▼▼▼

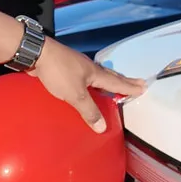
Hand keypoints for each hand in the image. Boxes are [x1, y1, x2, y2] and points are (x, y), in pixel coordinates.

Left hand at [29, 39, 145, 132]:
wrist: (36, 53)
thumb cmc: (59, 72)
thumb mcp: (75, 94)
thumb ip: (89, 111)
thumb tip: (104, 128)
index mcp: (95, 72)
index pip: (116, 82)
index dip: (129, 87)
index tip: (144, 86)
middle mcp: (88, 67)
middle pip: (110, 75)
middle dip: (123, 81)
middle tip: (136, 82)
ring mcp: (76, 65)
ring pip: (96, 75)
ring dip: (107, 80)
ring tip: (114, 85)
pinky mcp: (65, 67)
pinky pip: (83, 76)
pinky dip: (91, 82)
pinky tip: (86, 86)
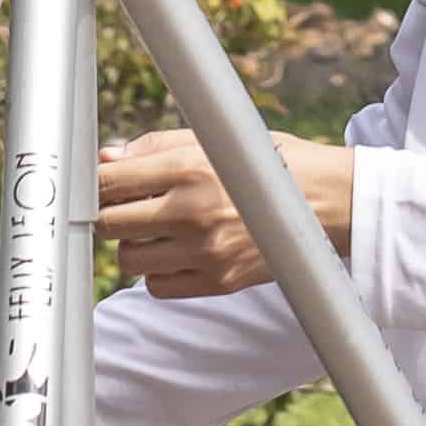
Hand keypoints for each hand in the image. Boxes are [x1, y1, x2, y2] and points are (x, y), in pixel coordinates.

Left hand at [96, 129, 350, 294]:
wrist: (331, 203)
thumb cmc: (270, 163)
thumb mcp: (215, 140)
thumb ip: (156, 147)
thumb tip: (105, 160)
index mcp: (190, 168)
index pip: (109, 182)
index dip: (94, 184)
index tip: (97, 185)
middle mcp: (193, 212)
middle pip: (110, 223)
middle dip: (112, 213)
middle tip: (129, 205)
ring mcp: (205, 251)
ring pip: (127, 258)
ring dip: (134, 243)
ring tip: (159, 227)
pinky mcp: (217, 280)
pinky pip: (156, 285)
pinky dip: (158, 270)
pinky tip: (179, 250)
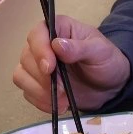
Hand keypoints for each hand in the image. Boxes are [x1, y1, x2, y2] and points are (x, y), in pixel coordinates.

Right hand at [13, 15, 130, 112]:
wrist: (110, 86)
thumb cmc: (107, 61)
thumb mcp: (100, 51)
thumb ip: (80, 48)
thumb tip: (57, 44)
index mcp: (60, 28)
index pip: (38, 33)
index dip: (39, 49)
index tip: (50, 68)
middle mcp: (44, 44)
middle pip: (27, 57)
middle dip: (43, 76)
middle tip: (62, 89)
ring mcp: (38, 65)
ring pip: (21, 76)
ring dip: (40, 91)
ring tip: (63, 99)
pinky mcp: (37, 84)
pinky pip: (27, 93)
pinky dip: (41, 101)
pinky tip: (60, 105)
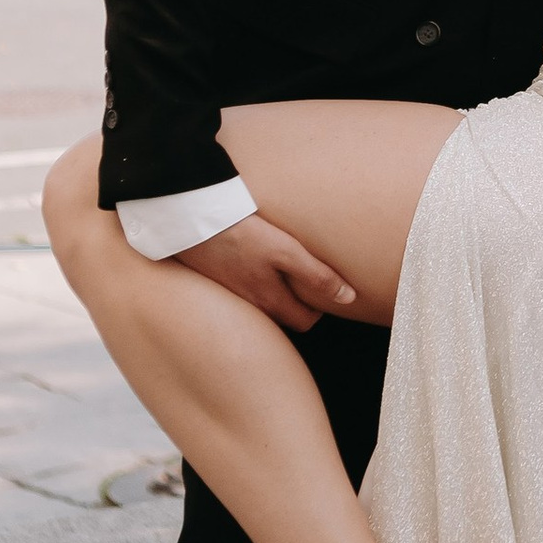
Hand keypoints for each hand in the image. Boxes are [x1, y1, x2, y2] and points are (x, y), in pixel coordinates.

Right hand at [169, 211, 355, 333]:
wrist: (192, 220)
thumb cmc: (242, 234)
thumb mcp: (286, 252)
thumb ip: (317, 276)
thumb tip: (349, 298)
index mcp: (270, 302)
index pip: (305, 323)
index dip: (320, 308)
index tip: (323, 287)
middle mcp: (251, 305)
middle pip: (285, 316)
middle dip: (300, 303)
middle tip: (308, 278)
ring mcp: (232, 294)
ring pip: (264, 304)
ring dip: (277, 293)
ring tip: (284, 269)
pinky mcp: (218, 279)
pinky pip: (244, 291)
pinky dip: (255, 282)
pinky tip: (255, 261)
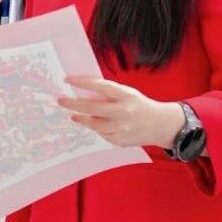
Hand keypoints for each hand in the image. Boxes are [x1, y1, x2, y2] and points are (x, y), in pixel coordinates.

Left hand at [58, 76, 185, 148]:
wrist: (160, 125)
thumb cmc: (139, 105)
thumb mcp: (128, 94)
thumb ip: (109, 94)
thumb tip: (83, 92)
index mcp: (126, 96)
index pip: (100, 86)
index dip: (83, 83)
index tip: (68, 80)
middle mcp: (124, 112)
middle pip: (92, 108)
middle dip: (73, 104)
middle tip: (61, 101)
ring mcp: (122, 128)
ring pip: (94, 124)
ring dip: (81, 118)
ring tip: (74, 115)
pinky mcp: (120, 141)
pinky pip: (102, 134)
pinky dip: (97, 129)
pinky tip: (95, 124)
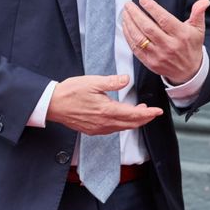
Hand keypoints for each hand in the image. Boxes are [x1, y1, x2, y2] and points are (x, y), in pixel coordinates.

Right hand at [46, 74, 161, 134]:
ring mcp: (98, 129)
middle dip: (144, 119)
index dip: (148, 113)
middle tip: (153, 112)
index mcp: (107, 111)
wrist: (52, 105)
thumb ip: (112, 82)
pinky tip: (122, 117)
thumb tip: (126, 79)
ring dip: (133, 122)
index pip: (134, 115)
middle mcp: (104, 123)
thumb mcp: (93, 82)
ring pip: (122, 128)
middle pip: (131, 124)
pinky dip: (122, 124)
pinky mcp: (92, 130)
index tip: (158, 111)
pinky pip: (112, 130)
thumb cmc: (70, 92)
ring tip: (140, 112)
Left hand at [122, 0, 208, 83]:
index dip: (152, 8)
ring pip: (139, 38)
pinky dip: (128, 36)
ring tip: (125, 13)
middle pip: (148, 28)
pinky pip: (135, 48)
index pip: (164, 19)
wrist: (189, 72)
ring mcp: (158, 55)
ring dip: (129, 24)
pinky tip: (125, 26)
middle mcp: (169, 46)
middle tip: (128, 4)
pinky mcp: (150, 62)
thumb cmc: (192, 47)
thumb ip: (198, 13)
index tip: (143, 0)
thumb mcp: (198, 29)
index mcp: (181, 35)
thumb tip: (204, 1)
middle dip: (136, 14)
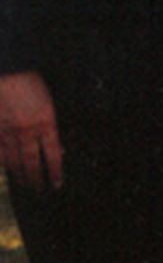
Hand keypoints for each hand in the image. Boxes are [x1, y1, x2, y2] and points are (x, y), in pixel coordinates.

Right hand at [0, 71, 63, 189]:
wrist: (8, 72)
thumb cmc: (32, 85)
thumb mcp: (50, 105)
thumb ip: (52, 128)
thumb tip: (58, 149)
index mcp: (46, 123)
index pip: (53, 155)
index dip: (55, 172)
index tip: (57, 184)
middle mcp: (27, 131)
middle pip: (32, 163)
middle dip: (36, 179)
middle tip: (40, 190)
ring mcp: (8, 132)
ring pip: (14, 161)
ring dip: (20, 174)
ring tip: (25, 184)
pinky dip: (3, 163)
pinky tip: (7, 169)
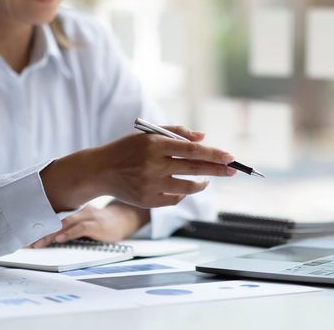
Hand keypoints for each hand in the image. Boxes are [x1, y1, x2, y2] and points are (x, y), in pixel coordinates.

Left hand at [29, 204, 149, 247]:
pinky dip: (69, 233)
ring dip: (49, 234)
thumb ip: (64, 223)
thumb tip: (43, 235)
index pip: (50, 215)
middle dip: (38, 230)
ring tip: (37, 243)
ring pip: (64, 223)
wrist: (123, 219)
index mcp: (71, 208)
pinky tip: (60, 239)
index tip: (21, 233)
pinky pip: (80, 228)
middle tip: (24, 240)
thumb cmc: (98, 222)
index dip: (35, 223)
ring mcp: (87, 216)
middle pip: (54, 219)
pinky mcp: (96, 224)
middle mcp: (77, 210)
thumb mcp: (80, 220)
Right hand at [40, 125, 235, 211]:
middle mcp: (153, 165)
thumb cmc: (128, 149)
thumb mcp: (148, 134)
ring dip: (202, 184)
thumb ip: (177, 132)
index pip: (191, 150)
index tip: (231, 157)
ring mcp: (150, 185)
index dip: (214, 154)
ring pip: (188, 188)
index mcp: (154, 145)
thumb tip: (204, 138)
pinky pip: (175, 199)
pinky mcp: (147, 201)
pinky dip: (183, 193)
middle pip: (194, 169)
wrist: (100, 171)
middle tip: (233, 170)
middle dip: (217, 170)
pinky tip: (183, 187)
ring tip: (206, 180)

▲▲▲

[PROBLEM STATEMENT]: A clean copy is needed of the lines in the listing above from the one with "ring pip: (21, 76)" through the one with "ring pip: (122, 128)", exact in every word and free of pictures.

[RESULT FOR THIS TASK]:
ring pip: (21, 76)
ring dip: (40, 91)
ring tip: (63, 99)
pinky mcp: (37, 84)
pinky pip: (27, 93)
pinky dip: (41, 101)
pinky tip: (60, 105)
Hand keypoints for each hand in the image. Boxes are [x1, y1, x2, y2] and points are (x, y), in pixel coordinates.

Right hand at [169, 211, 355, 333]:
wrist: (192, 220)
thumb cmc: (242, 234)
thumb mcp: (286, 252)
thumb ip: (317, 276)
thumb tip: (349, 298)
index mcp: (270, 302)
index pip: (305, 323)
index dip: (320, 308)
index tip: (323, 287)
middle mcp: (251, 305)
middle pip: (285, 316)
middle dip: (300, 303)
middle tip: (308, 278)
ring mcp: (232, 294)
ring pip: (264, 304)
ring dip: (277, 293)
ring tip: (284, 269)
pinky mcp: (218, 279)
pinky pip: (244, 291)
pinky dip: (255, 282)
pinky tip: (255, 261)
Hand keypoints for each hand in the image. Boxes are [x1, y1, x2, y2] and points are (x, y), in pixel coordinates.

Left hand at [58, 76, 185, 148]:
wrist: (160, 125)
thumb cmc: (139, 105)
thumb mcp: (128, 94)
thumb ip: (109, 94)
thumb tip: (83, 92)
index mcp: (126, 96)
index pip: (100, 86)
index dip: (83, 83)
index tip: (68, 80)
middle mcp: (124, 112)
middle pip: (92, 108)
middle dip: (73, 104)
middle tip: (61, 101)
ring mcp: (122, 128)
ring pip: (94, 124)
ring dip: (81, 118)
ring tip: (74, 115)
pinky mcp: (120, 141)
pinky pip: (102, 134)
pinky dip: (97, 129)
pinky tip: (95, 124)
Hand keypoints for each hand in the image. Boxes are [x1, y1, x2, y2] and points are (x, y), in pixel coordinates.

Right hand at [46, 74, 161, 134]:
ring mcp: (98, 129)
middle dip: (144, 119)
index dip: (148, 113)
middle tip: (153, 112)
index mcp: (107, 111)
wrist: (52, 105)
thumb ip: (112, 82)
pinky tip: (122, 117)
thumb tip: (126, 79)
ring dip: (133, 122)
index pip: (134, 115)
middle mcp: (104, 123)
thumb mcp: (93, 82)
ring pip: (122, 128)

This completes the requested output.